Segment Start: INPUT DATA

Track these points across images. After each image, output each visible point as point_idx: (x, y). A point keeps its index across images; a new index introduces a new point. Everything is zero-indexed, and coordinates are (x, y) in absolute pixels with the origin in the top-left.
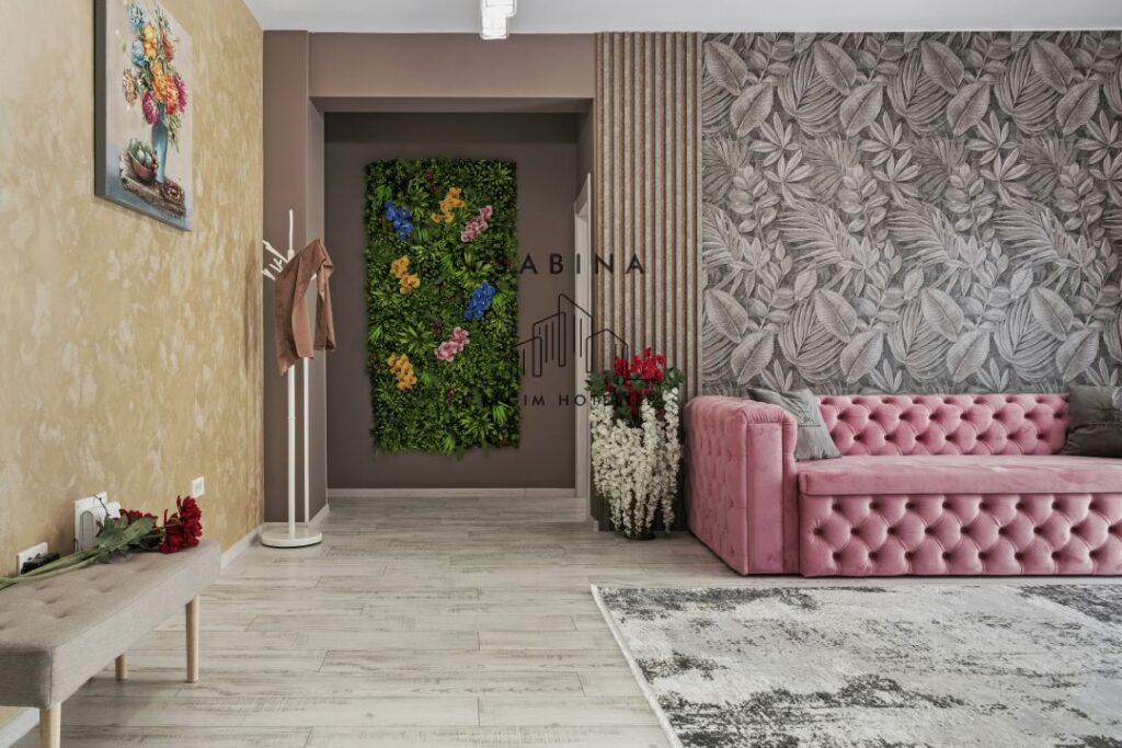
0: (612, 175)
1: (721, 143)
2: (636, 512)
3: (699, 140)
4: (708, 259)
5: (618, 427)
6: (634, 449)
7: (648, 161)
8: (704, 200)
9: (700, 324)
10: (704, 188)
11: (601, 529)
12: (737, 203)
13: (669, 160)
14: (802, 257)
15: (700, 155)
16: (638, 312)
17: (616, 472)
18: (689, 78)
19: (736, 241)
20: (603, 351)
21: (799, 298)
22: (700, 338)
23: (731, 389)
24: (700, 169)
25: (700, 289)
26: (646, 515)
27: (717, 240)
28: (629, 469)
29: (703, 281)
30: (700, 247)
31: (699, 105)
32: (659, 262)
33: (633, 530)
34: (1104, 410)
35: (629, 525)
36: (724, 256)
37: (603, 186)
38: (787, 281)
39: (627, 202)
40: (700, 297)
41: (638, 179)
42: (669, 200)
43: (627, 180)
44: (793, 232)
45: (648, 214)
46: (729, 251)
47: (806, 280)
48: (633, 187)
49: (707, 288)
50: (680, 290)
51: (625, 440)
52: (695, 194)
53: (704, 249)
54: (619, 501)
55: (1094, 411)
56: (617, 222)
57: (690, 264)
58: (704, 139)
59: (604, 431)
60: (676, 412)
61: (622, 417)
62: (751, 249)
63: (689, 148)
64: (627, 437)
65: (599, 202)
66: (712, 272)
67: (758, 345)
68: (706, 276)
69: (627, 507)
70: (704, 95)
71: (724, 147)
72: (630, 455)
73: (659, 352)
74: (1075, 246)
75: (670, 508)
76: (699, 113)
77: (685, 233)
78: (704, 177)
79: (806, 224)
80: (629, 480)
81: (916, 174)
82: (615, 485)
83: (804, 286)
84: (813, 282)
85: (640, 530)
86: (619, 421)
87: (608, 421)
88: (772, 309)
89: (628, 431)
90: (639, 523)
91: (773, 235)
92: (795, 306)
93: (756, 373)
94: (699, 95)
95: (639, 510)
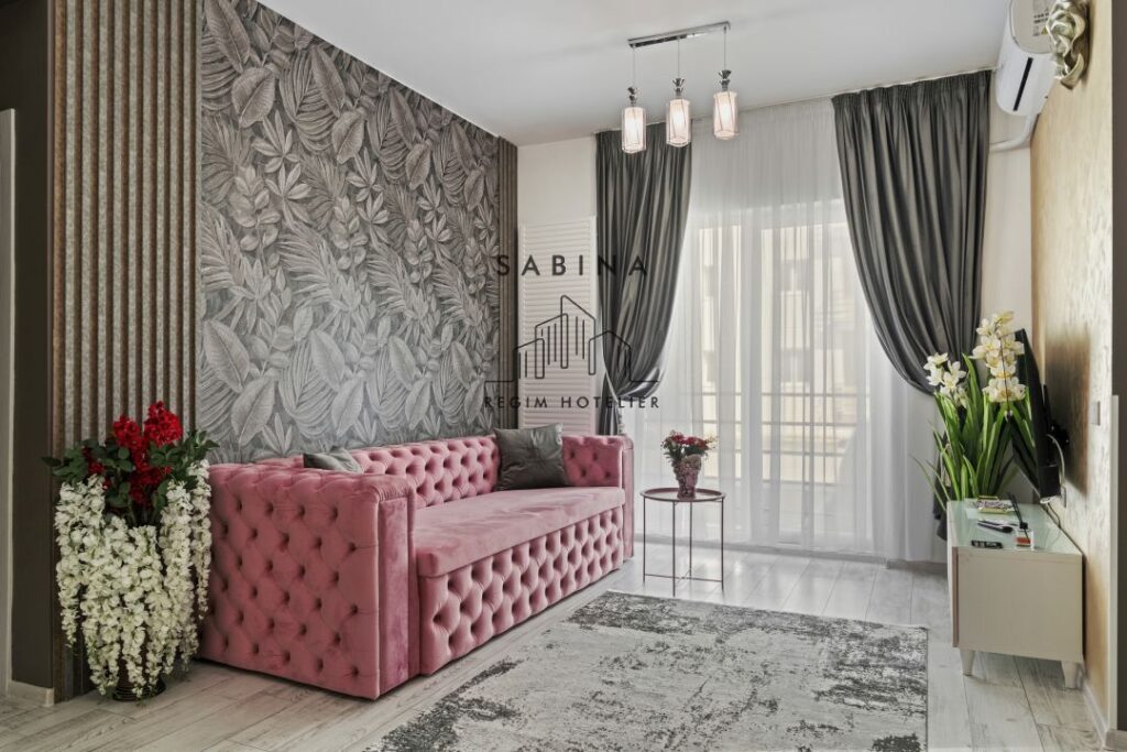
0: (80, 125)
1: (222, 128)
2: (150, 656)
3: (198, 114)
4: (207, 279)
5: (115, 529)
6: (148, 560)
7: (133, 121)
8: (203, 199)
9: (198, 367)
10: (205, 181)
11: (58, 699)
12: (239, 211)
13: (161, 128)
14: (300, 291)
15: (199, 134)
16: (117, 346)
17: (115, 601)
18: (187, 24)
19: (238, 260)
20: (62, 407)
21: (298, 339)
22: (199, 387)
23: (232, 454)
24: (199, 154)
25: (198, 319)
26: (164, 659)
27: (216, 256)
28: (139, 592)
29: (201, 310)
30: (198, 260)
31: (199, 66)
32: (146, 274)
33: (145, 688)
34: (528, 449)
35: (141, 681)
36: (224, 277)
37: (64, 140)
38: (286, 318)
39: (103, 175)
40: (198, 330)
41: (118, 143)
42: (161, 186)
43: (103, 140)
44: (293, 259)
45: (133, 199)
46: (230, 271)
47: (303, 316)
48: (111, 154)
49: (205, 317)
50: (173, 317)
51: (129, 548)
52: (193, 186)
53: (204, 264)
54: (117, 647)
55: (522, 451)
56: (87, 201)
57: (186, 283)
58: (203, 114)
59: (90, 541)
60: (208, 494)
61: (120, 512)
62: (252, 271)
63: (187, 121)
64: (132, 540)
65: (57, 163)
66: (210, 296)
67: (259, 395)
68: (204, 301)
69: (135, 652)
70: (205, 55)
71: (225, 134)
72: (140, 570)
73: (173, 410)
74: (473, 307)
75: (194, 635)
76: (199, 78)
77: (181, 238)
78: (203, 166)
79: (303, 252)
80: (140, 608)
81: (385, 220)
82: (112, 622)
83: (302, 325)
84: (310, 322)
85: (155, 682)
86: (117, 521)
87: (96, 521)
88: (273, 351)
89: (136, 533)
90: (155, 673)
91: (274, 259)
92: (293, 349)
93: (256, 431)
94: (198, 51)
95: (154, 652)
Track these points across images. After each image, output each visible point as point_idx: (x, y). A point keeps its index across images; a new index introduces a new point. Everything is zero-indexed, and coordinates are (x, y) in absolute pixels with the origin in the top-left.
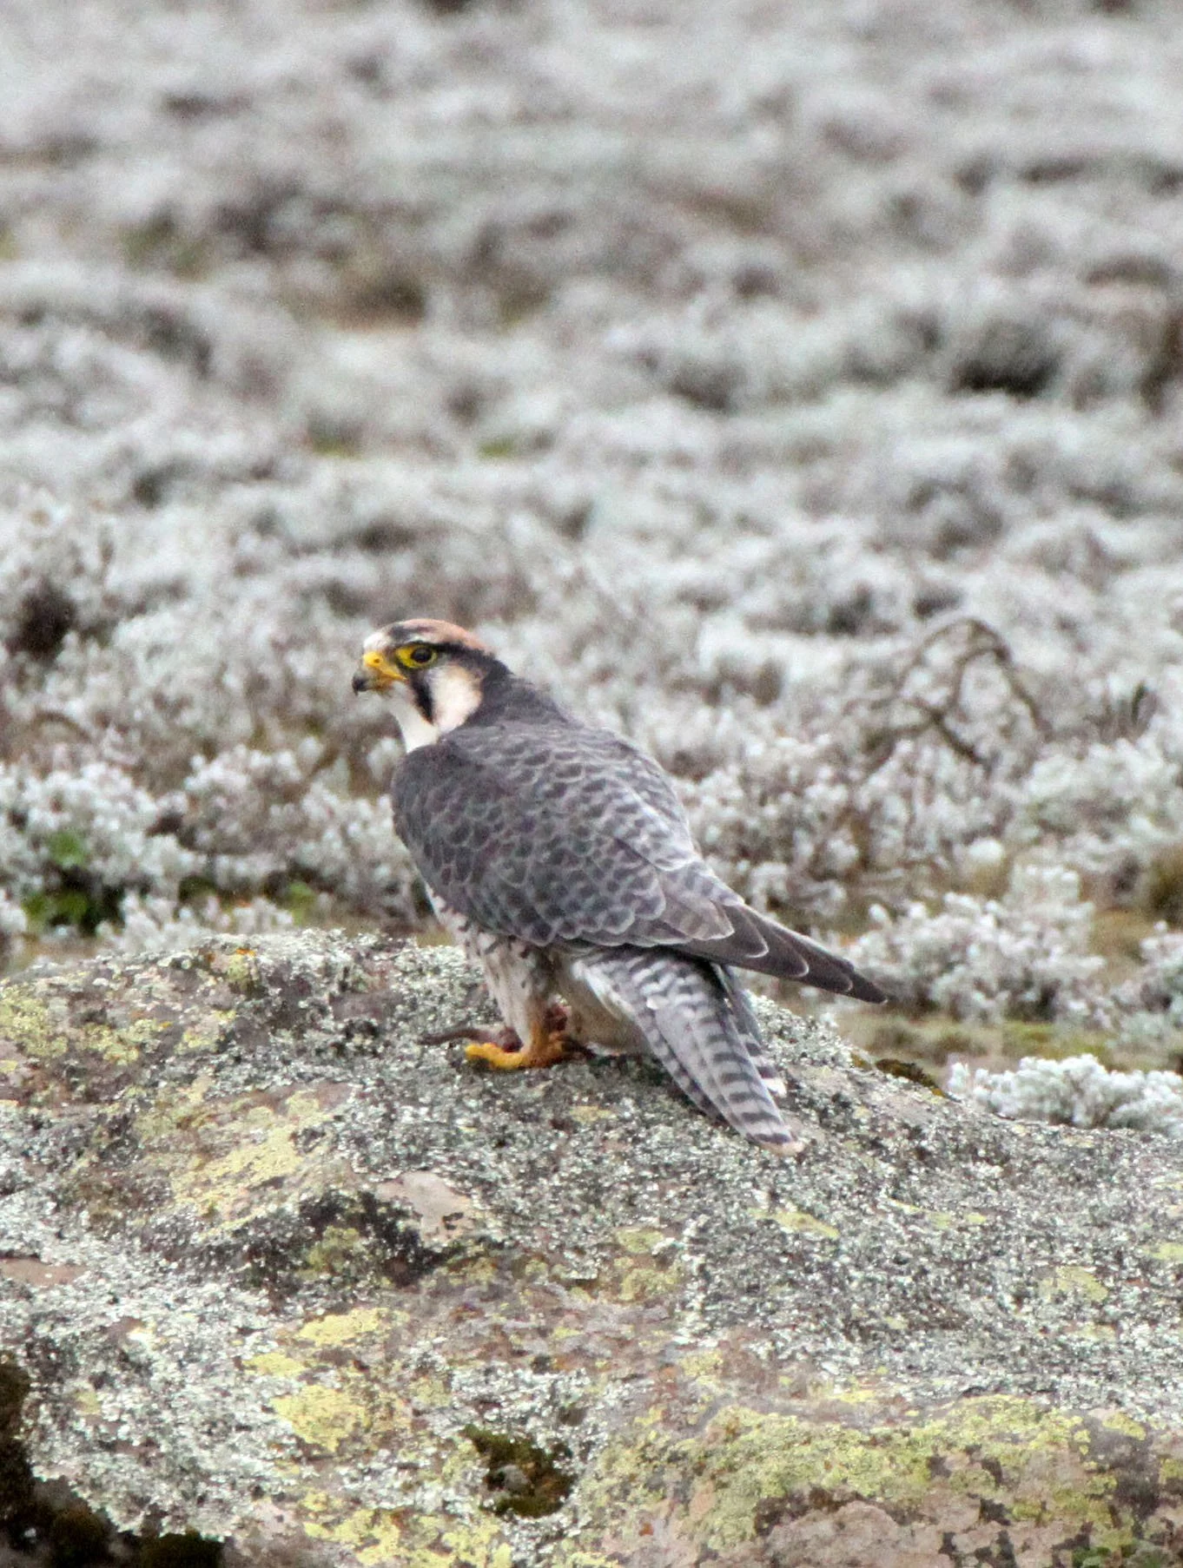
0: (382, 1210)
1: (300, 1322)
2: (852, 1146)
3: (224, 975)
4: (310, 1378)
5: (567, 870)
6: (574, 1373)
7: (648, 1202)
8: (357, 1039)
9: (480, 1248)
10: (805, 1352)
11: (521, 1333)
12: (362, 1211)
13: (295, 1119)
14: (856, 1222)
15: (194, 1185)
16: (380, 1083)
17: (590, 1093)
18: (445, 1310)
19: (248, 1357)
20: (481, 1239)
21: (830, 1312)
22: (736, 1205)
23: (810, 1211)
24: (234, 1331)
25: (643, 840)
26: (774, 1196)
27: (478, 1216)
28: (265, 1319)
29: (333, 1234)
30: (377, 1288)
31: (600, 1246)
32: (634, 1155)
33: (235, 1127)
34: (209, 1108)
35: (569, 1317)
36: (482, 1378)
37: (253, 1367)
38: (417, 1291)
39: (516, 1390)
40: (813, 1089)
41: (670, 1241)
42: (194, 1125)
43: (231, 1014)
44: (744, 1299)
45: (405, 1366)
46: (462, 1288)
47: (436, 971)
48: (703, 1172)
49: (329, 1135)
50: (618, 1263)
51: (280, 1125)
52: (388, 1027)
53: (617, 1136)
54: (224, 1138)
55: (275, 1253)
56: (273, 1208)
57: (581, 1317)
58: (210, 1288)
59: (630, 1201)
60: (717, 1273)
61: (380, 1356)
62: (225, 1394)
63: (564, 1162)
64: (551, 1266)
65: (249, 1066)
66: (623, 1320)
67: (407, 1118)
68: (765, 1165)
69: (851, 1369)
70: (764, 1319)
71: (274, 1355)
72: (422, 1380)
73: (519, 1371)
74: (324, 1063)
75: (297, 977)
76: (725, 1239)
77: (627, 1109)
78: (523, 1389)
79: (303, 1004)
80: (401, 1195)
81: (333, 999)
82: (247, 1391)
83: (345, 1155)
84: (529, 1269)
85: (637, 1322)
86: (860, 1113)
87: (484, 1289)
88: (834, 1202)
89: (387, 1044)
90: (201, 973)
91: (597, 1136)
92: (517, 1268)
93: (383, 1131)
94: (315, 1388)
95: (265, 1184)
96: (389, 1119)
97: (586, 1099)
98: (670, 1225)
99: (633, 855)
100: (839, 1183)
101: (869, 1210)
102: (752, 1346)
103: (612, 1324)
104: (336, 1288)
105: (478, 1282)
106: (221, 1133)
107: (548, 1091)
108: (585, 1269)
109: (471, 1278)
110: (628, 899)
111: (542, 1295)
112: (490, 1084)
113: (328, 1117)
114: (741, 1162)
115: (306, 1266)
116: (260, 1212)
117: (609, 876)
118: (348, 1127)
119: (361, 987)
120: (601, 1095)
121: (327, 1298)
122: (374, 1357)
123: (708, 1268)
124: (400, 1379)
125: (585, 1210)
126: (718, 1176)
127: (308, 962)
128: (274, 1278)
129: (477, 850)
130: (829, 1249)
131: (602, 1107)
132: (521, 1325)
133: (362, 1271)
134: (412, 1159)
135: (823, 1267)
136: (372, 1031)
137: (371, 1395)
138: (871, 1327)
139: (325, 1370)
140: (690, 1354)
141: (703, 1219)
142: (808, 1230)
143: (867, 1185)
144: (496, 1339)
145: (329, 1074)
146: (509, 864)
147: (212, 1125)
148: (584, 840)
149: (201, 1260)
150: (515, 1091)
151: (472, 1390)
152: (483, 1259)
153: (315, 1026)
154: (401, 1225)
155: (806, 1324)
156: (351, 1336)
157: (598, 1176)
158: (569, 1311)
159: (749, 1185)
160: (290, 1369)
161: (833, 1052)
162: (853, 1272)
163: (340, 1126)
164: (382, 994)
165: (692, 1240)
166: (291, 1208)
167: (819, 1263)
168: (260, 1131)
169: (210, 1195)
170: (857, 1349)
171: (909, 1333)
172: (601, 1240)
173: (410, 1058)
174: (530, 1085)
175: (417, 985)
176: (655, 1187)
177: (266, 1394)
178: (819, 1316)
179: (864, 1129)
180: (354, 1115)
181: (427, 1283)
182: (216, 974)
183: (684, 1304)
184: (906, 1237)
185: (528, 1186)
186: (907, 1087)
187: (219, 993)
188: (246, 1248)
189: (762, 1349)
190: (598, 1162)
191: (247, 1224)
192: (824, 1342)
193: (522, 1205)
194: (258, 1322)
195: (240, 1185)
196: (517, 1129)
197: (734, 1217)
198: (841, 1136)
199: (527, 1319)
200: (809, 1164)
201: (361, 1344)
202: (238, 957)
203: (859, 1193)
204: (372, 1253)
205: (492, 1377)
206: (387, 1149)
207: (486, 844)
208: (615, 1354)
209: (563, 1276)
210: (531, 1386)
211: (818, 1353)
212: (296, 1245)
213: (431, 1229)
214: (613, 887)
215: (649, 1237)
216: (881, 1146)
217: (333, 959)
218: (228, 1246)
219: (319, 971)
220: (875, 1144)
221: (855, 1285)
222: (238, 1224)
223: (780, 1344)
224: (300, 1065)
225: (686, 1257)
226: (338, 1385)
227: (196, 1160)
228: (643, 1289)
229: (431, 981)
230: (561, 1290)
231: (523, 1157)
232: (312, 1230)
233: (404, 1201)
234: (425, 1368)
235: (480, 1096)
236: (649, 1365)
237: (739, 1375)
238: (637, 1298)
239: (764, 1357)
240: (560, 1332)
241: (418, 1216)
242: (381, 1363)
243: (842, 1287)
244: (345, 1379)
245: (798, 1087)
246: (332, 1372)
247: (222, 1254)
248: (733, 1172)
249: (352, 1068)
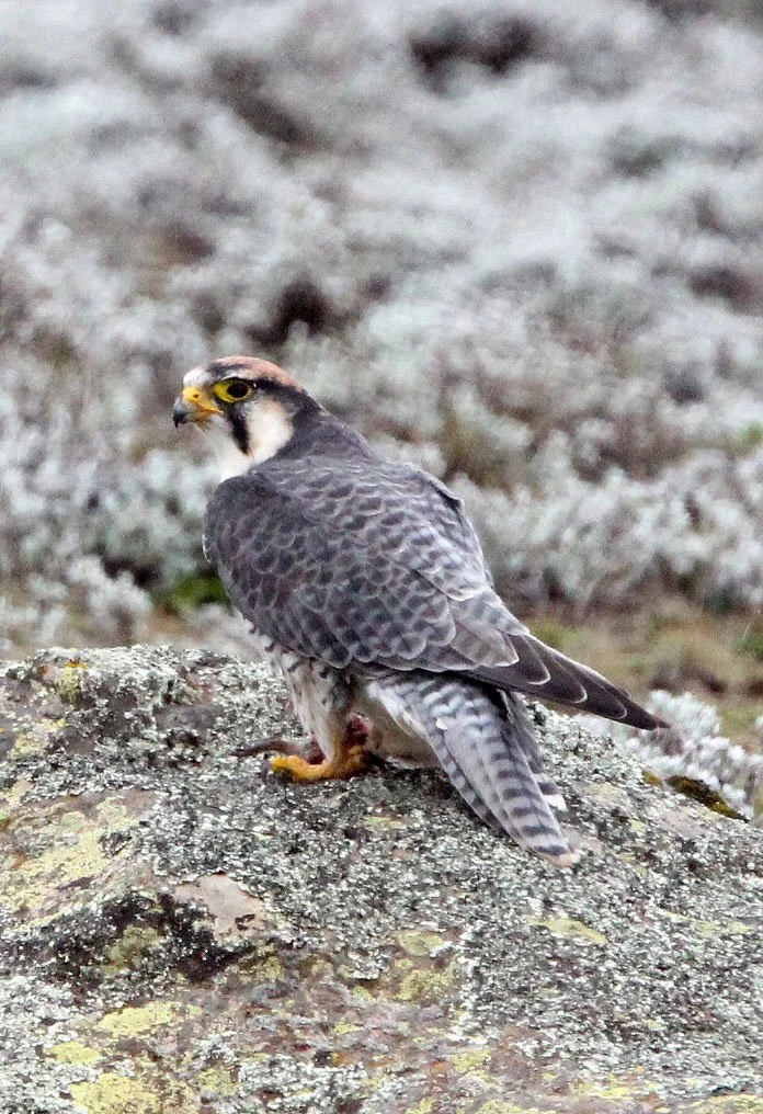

Segment End: INPUT DATA

:: YOUR ASSIGNMENT ::
Copy the listing above word for word, starting at its first line and ending at the line containing "2: (636, 512)", and leave out the pictures.

:: WRITTEN RESPONSE ::
Track these points across images. After each image, output each visible point as point_idx: (x, y). A point keeps its index across images; a new index introduces a new point. Everything is zero-indexed, and coordinates are (x, y) in absolute pixels with the origin in the top-left.
0: (612, 175)
1: (721, 143)
2: (636, 512)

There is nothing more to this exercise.